◆ **Request**
Print exactly, and only, the lines from the one containing "exposure_s: 1/284" through the last line of the records below, both included; leave out the pictures.

◆ **Information supplied**

****

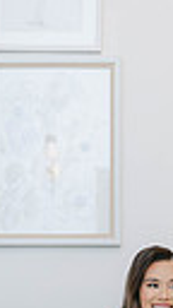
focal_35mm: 129
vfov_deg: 16.2
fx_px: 1052
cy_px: 327
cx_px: 76
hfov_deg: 9.4
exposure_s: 1/60
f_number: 2
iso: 100
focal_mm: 35
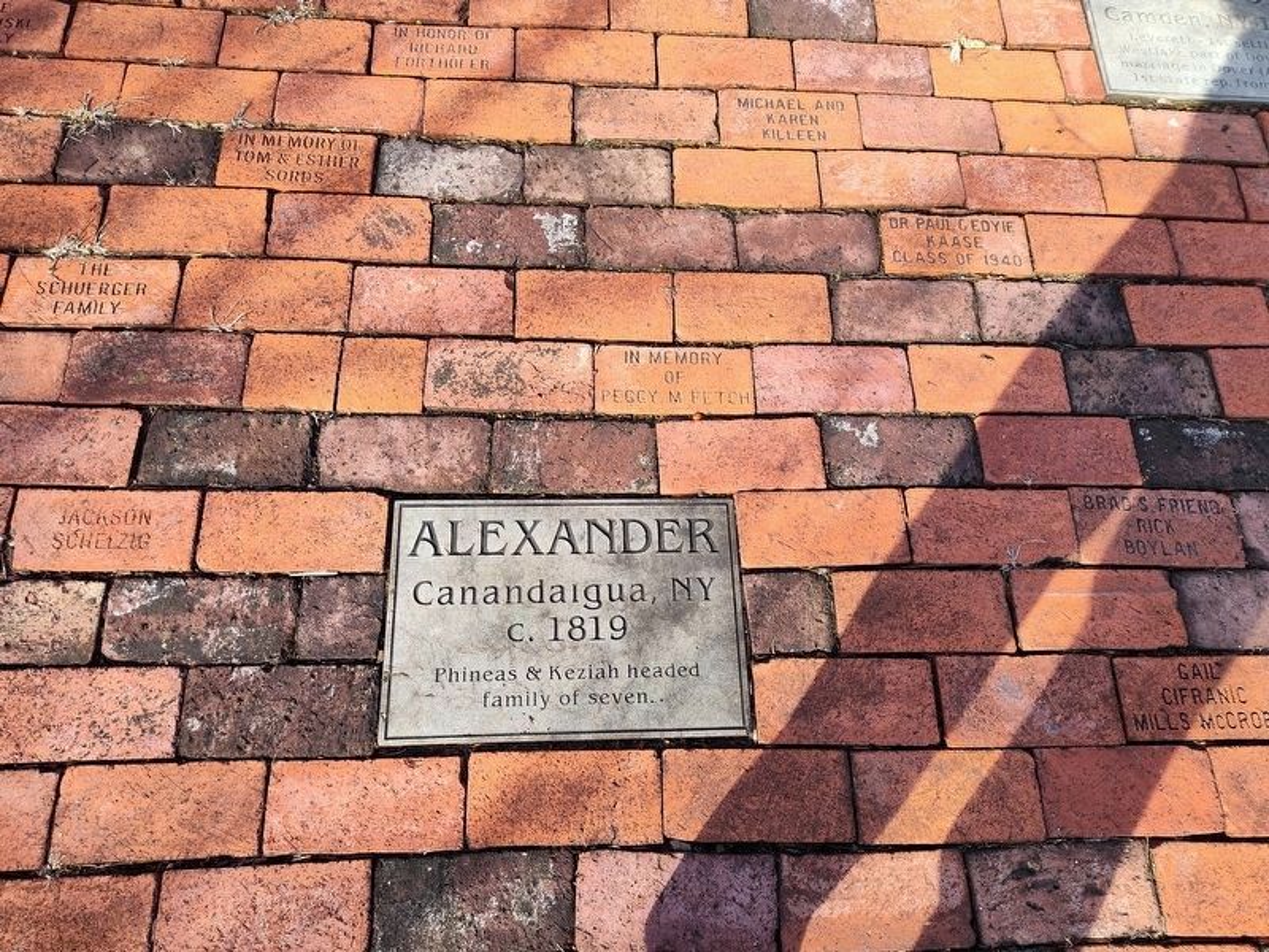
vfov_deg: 58.9
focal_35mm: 23
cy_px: 476
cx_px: 634
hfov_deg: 73.9
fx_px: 843
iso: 100
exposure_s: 1/284
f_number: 1.8
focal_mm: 5.56
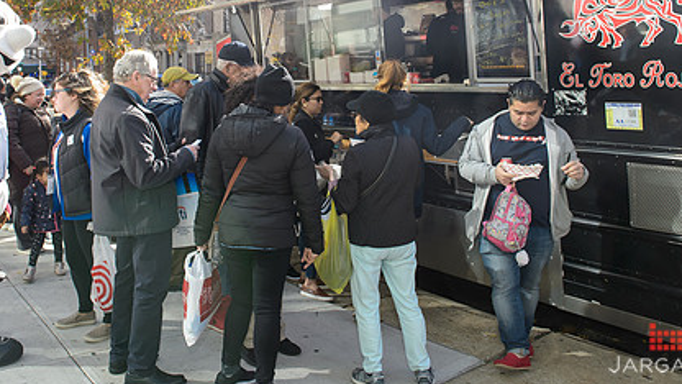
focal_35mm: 35
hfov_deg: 56.4
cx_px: 290
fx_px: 633
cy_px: 92
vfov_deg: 33.0
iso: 400
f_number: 5.6
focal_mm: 24
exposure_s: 1/250
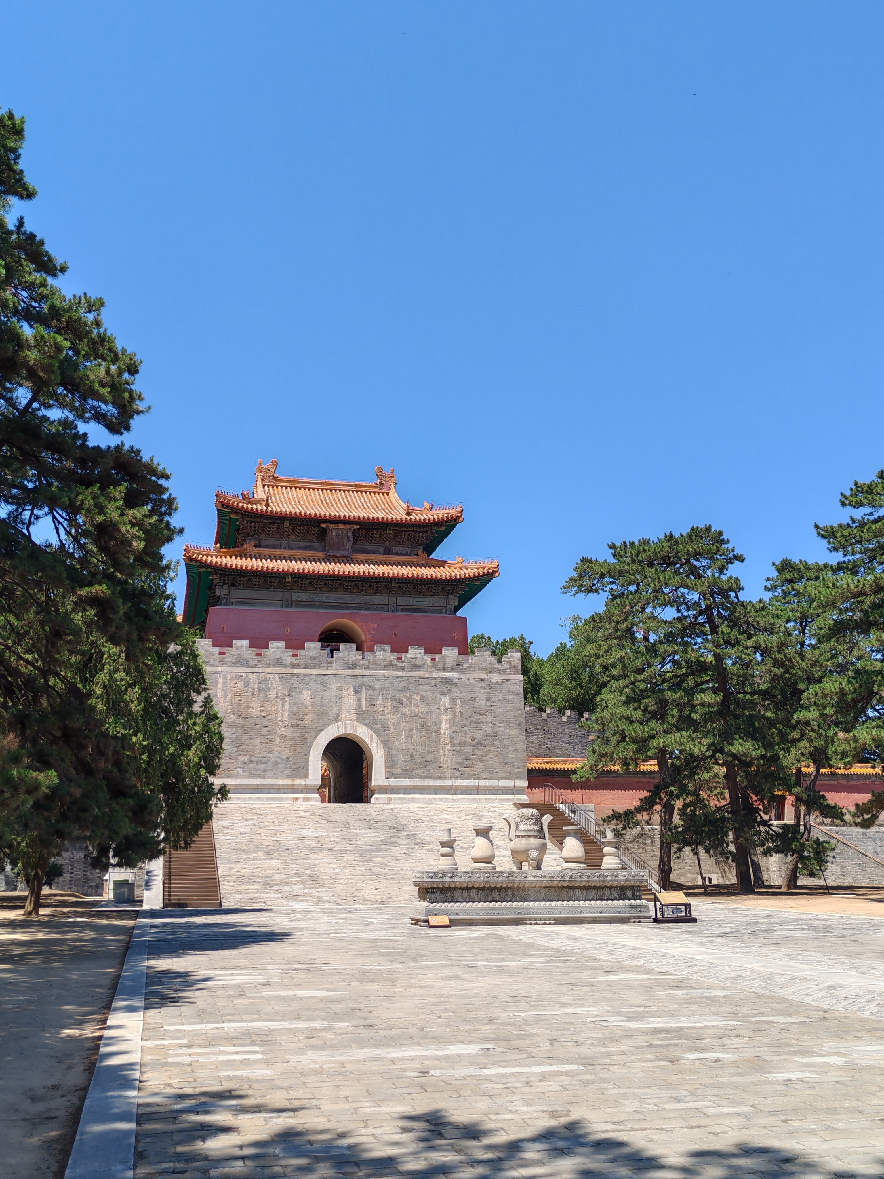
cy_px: 590
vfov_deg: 52.6
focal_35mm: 35
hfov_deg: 40.7
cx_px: 442
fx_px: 1192
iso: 50
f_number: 1.95
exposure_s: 1/1200
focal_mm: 5.52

****

◆ **Answer to the exercise**
exposure_s: 1/284
f_number: 1.8
focal_mm: 5.56
focal_35mm: 35
hfov_deg: 56.4
cx_px: 290
fx_px: 633
cy_px: 92
vfov_deg: 33.0
iso: 400
f_number: 5.6
focal_mm: 24
exposure_s: 1/250
cy_px: 590
vfov_deg: 52.6
focal_35mm: 35
hfov_deg: 40.7
cx_px: 442
fx_px: 1192
iso: 50
f_number: 1.95
exposure_s: 1/1200
focal_mm: 5.52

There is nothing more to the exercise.